**Фрагмент текста**:
★ ★ ★ ★ ★ ★ ★
Так, получив по заслугам, я уже в пятом классе нашел себе профессию любителя, причем — сразу всего. Неразборчивый, как полигамия, интерес к окружающему считается непрощенным грехом дилетанта. Но как раз через это я готов переступить, ибо точные науки меня пугают больше, чем приблизительные.
Чтобы проникнуть в суть вещей, утверждает зловещий гносеологический парадокс, надо их непоправимо изменить. Сделав, добавлю я, простыми и похожими. Перемалывая жизнь в факты, наука добывает муку́ знаний. Отличная и от породившей ее нивы, и от порожденных ею пирогов, она занимает промежуточное положение в цепи причин и следствий — самое важное и самое скучное. Ободранные до корней, все вещи выглядят одинаковыми: электроны и сперматозоиды, ноты и буквы, ангелы и демоны. Дилетант спасает разнообразие мира. Оставаясь на его поверхности, он пашет почву, а не роет яму. Чтобы не провалиться в нее, надо установить меру любопытству.
★ ★ ★ ★ ★ ★ ★
**Описание задания**: Какие вещи, ободранные до корней, выглядят одинаковыми, согласно фрагменту? Перечислите их все.

**Исходные данные**:
★ ★ ★ ★ ★ ★ ★
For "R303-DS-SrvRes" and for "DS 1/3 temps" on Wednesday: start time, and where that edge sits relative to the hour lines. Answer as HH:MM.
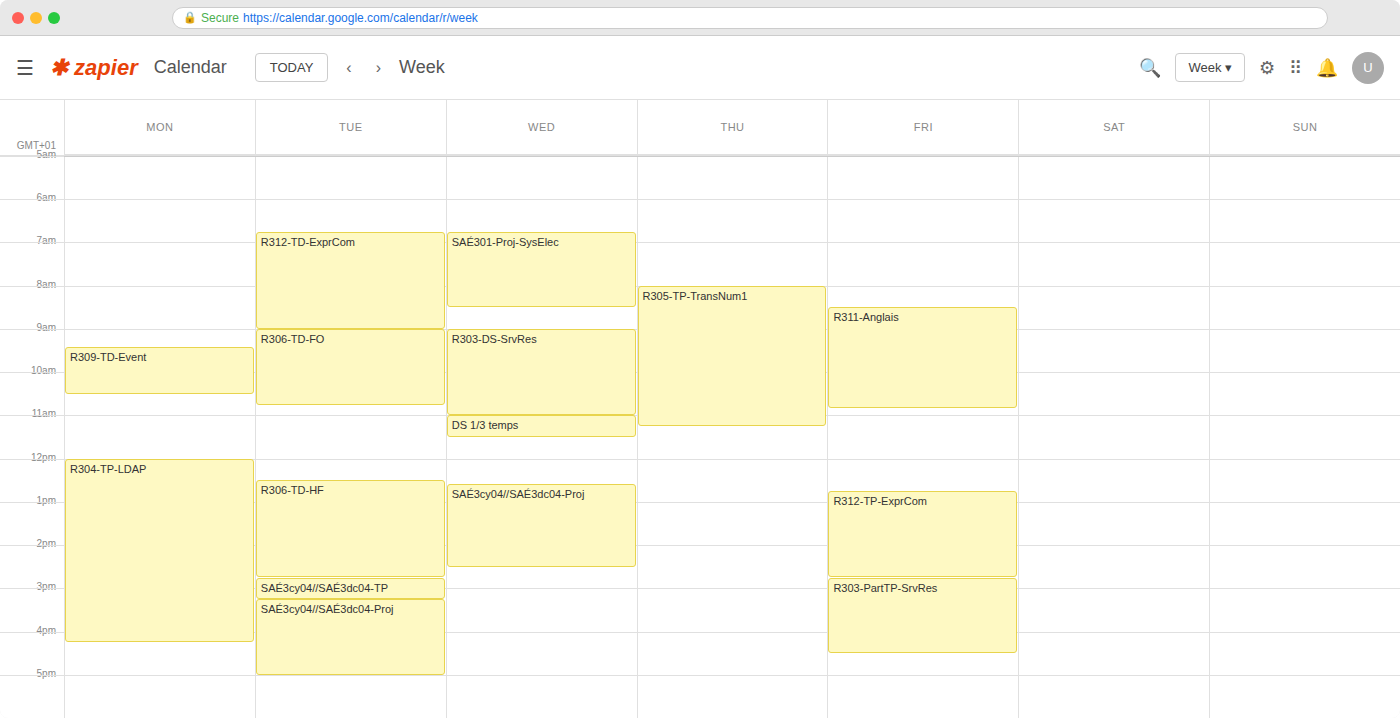
"R303-DS-SrvRes": 09:00, exactly on the 09:00 line. "DS 1/3 temps": 11:00, exactly on the 11:00 line.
★ ★ ★ ★ ★ ★ ★
**Результат**: Электроны, сперматозоиды, ноты, буквы, ангелы, демоны.